In a press release on Thursday, California Attorney General Rob Bonta accused fossil fuel and petrochemical companies of disingenuously promoting recycling, even though they knew it would never be able to keep up with growing plastic production. "Enough is enough," Bonta said in a statement. "For more than a century, the plastics industry has engaged in an aggressive campaign to deceive the public, perpetuating a myth that recycling can solve the plastics crisis." 

As part of the investigation, the attorney general's office has issued a subpoena to Exxon Mobil for information relating to its alleged role in a "decades-long plastics deception campaign," and seeks to determine if the plastic industry's actions have violated California state law.

In response to Grist's requests for comment, both Exxon Mobil and the American Chemistry Council, a plastics industry trade group, said they rejected Bonta's allegations and vowed to remain focused on improving waste management, including through better plastic recycling.

Whatever the investigation's findings, it's clear that the world's recycling infrastructure has failed miserably to deal with the past several decades' proliferation of plastic. Between 1950 and 2015, the world produced some 5.8 billion metric tons of plastic waste and only recycled 9 percent of it. The vast majority of the rest has either been littered or is accumulating in the world's landfills, where it takes hundreds of years to degrade and leaches hazardous chemicals into the soil and groundwater. A smaller amount has been incinerated — but that too causes problems, as burned plastic clogs the air with nasty pollutants that are linked to lung disease, heart problems, and cancer.

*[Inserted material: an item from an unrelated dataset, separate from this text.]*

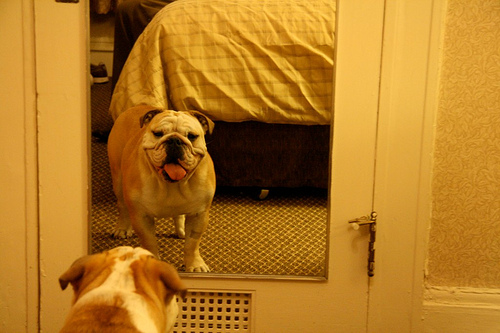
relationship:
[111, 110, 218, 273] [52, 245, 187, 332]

Efforts to get at the root of the problem by limiting plastic production have faced opposition for decades from the fossil fuel and petrochemical industries, which insisted to the public that more and better recycling infrastructure could deal with a growing glut of plastic. However, documents unveiled in a 2020 investigation from NPR and PBS Frontline suggest they were lying through their teeth. One industry insider wrote in a 1974 speech that there was "serious doubt" that recycling plastic "can ever be made viable on an economic basis."

In other words, the industry correctly predicted decades ago that it would be too expensive to sort, clean, and recycle vast quantities of plastic. Plus, because plastic degrades every time it's reused, it can only be successfully recycled once or twice before it's unrecoverable.

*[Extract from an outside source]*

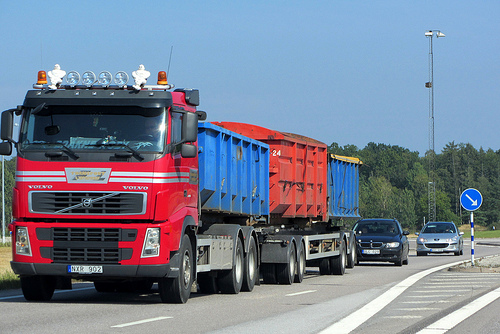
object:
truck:
[2, 62, 367, 303]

The California attorney general's office argues that disingenuous recycling campaigns allowed the fossil fuel and petrochemical industries to dramatically ramp up plastic production, threatening people's health and the environment at every stage of plastics' life cycle. Globally, plastic manufacturing releases greenhouse gases that contribute to global warming and air pollution that disproportionately harms low-income communities and communities of color. In California, cleanup and waste reduction efforts burden local governments with more than $400 million annually as they struggle to keep plastic pollution out of waterways, beaches, and the ocean. And all the pollution that slips between the state's fingers can strangle wildlife, mar the landscape, and degrade into microplastics — tiny shards of trash — that are now findings their way into people's lungs and bloodstreams.

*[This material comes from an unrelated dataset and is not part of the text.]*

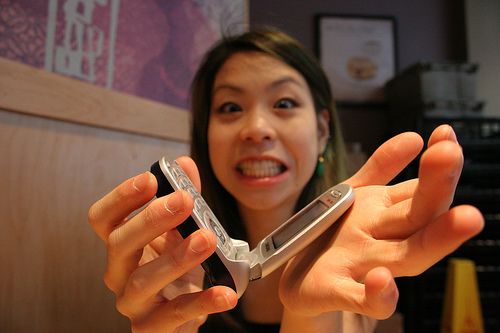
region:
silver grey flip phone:
[143, 156, 352, 295]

Judith Enck, a former regional administrator for the Environmental Protection Agency and the founder of the advocacy group Beyond Plastics, said Bonta's investigation is a "long-overdue" opportunity to shine a light on fossil fuel and petrochemical companies' deceptive practices. Probes from investigative reporters and watchdog organizations into the fossil fuel industry's knowledge of global warming have yielded compelling documentation of its efforts to undermine climate science. 

"If this investigation accomplishes one thing — to get the plastics industry to stop lying about recycling — that would be extremely helpful," Enck told Grist. She added that a successful effort from the attorney general's office could escalate to a lawsuit and force companies to face fines and penalties. It could also create an evidentiary basis for more investigations in other jurisdictions — including at the federal level.

"All eyes will be on the California AG's office," Enck said. "I think they're going to have a lot to work with."